BOLSA DE ESPECIALISTAS
VISÃO, 03-07-2023 por Adão Carvalho, Presidente do SMMP

As medidas de graça ou de clemência, como a amnistia, o perdão genérico e o perdão individual ou particular, em que se integram o indulto e a comutação, são uma reminiscência do direito de graça que o soberano detinha quando concentrava em si todos os poderes estatais, incluindo os de castigar e de perdoar


A propósito da realização em Portugal da Jornada Mundial da Juventude, em agosto de 2023, que conta com a presença de Sua Santidade o Papa Francisco, o Governo apresentou à Assembleia da República a Proposta de Lei n.º 97/XV/1.ª que contempla um regime de perdão de penas e de amnistia que tenha como principais protagonistas os jovens. Especificamente, jovens a partir da maioridade penal, e até perfazerem 30 anos, idade limite das JMJ.

A iniciativa legislativa propõe um perdão de um ano de prisão a todas as penas de prisão até oito anos, excluindo a criminalidade muito grave do seu âmbito de aplicação e um regime de amnistia, que compreende as contraordenações cujo limite máximo de coima aplicável não exceda €1.000, exceto as que forem praticadas sob influência de álcool ou de estupefacientes, substâncias psicotrópicas ou produtos com efeito análogo, as infrações disciplinares e os ilícitos disciplinares militares que não constituam simultaneamente ilícitos penais não amnistiados pela presente lei e cuja sanção aplicável não seja superior a suspensão ou prisão disciplinar e as infrações penais cuja pena aplicável não seja superior a um ano de prisão ou a 120 dias de multa.

As medidas de graça ou de clemência, como a amnistia, o perdão genérico e o perdão individual ou particular, em que se integram o indulto e a comutação, são uma reminiscência do direito de graça que o soberano detinha quando concentrava em si todos os poderes estatais, incluindo os de castigar e de perdoar.

Com o advento do Estado de Direito, o direito de graça passou a ser encarado através de outro prisma, e aproveitou-o como instrumento útil para a realização da justiça nos casos em que a aplicação da lei, na sua generalidade e abstração, dá lugar a decisões concretas materialmente injustas ou político-criminalmente inadequadas.

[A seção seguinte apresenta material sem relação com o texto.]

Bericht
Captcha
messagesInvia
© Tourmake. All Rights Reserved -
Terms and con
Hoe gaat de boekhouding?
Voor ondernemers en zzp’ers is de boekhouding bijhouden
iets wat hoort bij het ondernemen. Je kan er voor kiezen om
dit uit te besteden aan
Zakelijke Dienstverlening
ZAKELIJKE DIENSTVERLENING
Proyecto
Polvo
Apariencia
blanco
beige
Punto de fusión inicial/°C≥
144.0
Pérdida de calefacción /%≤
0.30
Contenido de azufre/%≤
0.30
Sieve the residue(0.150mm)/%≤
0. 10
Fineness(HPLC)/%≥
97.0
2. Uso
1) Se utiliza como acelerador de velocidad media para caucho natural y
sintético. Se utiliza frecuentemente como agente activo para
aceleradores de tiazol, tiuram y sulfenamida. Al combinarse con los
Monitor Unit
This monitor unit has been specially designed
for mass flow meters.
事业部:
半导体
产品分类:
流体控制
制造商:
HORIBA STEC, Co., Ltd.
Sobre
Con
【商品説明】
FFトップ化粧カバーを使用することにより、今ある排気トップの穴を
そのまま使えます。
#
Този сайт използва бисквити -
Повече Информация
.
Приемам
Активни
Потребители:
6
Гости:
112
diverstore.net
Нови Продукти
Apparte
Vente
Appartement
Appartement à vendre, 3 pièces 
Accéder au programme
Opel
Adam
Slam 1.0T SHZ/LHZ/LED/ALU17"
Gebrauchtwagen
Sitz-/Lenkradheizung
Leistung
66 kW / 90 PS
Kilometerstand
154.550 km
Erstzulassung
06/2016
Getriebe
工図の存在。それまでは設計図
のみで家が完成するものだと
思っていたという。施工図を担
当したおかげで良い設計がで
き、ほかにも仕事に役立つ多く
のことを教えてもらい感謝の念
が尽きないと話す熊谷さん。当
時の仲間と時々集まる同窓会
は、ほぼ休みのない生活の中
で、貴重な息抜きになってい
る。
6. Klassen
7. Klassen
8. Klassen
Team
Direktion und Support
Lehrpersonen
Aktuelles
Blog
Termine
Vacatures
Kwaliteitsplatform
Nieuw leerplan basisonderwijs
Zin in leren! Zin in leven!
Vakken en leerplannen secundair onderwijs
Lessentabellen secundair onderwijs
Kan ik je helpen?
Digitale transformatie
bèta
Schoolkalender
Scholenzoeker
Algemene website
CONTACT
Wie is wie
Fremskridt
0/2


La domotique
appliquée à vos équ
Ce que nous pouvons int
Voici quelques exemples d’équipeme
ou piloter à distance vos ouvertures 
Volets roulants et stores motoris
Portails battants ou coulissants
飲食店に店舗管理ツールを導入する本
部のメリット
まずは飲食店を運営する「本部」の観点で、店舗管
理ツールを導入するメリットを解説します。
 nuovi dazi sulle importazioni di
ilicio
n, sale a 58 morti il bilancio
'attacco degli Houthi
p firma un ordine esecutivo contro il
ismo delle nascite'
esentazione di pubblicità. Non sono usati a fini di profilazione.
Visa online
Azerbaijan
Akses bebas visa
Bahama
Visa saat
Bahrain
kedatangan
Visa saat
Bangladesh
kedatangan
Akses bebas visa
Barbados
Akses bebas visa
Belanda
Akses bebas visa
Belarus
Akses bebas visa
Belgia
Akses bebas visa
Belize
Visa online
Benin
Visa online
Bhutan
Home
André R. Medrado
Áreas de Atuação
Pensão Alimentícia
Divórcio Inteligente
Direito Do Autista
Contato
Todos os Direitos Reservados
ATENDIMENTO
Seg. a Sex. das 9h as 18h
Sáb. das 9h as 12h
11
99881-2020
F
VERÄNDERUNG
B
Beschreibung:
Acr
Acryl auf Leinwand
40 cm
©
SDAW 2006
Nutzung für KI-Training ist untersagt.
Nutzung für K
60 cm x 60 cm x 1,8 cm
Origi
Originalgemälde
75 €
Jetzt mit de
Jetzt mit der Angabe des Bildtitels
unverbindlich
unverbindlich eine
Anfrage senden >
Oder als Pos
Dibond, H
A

Por outro lado, medidas de clemência como a amnistia e o perdão genérico, têm encontrado justificação em função de determinados fins particulares; fins localizados e circunstanciais que, num dado momento, num dado lugar, e atentas certas circunstâncias, justificam as mesmas. Para festejar uma nova autoridade ou um novo governante; para resolver um problema jurídico ou político; para festejar um acontecimento (uma visita de uma figura ilustre, uma vitória militar); para resolver problemas de sobrelotação de prisões.

No passado tivemos já outras leis de amnistia, como a lei 17/82, de 2 de julho, por ocasião da visita a Portugal do Papa João Paulo II; Lei 16/86, de 11 de junho, a propósito da eleição como Presidente da República de Mario Soares; Lei 23/91 de 4 de julho, por ocasião de nova visita do Papa João Paulo II; Leis 15/94, de 11 de maio e 29/99, de 12 de maio, destinadas a assinalar o 20.º e 25º aniversários do 25 de Abril.

Em matéria de amnistia existe discricionariedade do legislador na escolha dos demarcadores do campo de aplicação da mesma. Se o legislador pode demarcar esse campo em função de quaisquer fins admissíveis do Estado de direito, então também a sua discricionariedade é máxima: qualquer fim racional do Estado pode contribuir para a delimitação do âmbito da amnistia.

O Tribunal Constitucional português tem firmado jurisprudência no sentido de que o princípio de igualdade em leis de amnistia e de perdão genérico “só recusa o arbítrio, as soluções materialmente infundadas ou irrazoáveis” (acórdão nº 42/95), devendo entender-se que tratamentos legais diferentes só traduzem uma diferenciação arbitrária quando não é possível encontrar um motivo razoável, decorrente da natureza das coisas, ou que, de alguma forma, seja concretamente compreensível para essa diferenciação (acórdão 152/95).

Compete agora à Assembleia da República aprovar e definir o texto final da proposta de lei apresentada pelo Governo e escolher os demarcadores do campo de aplicação da mesma.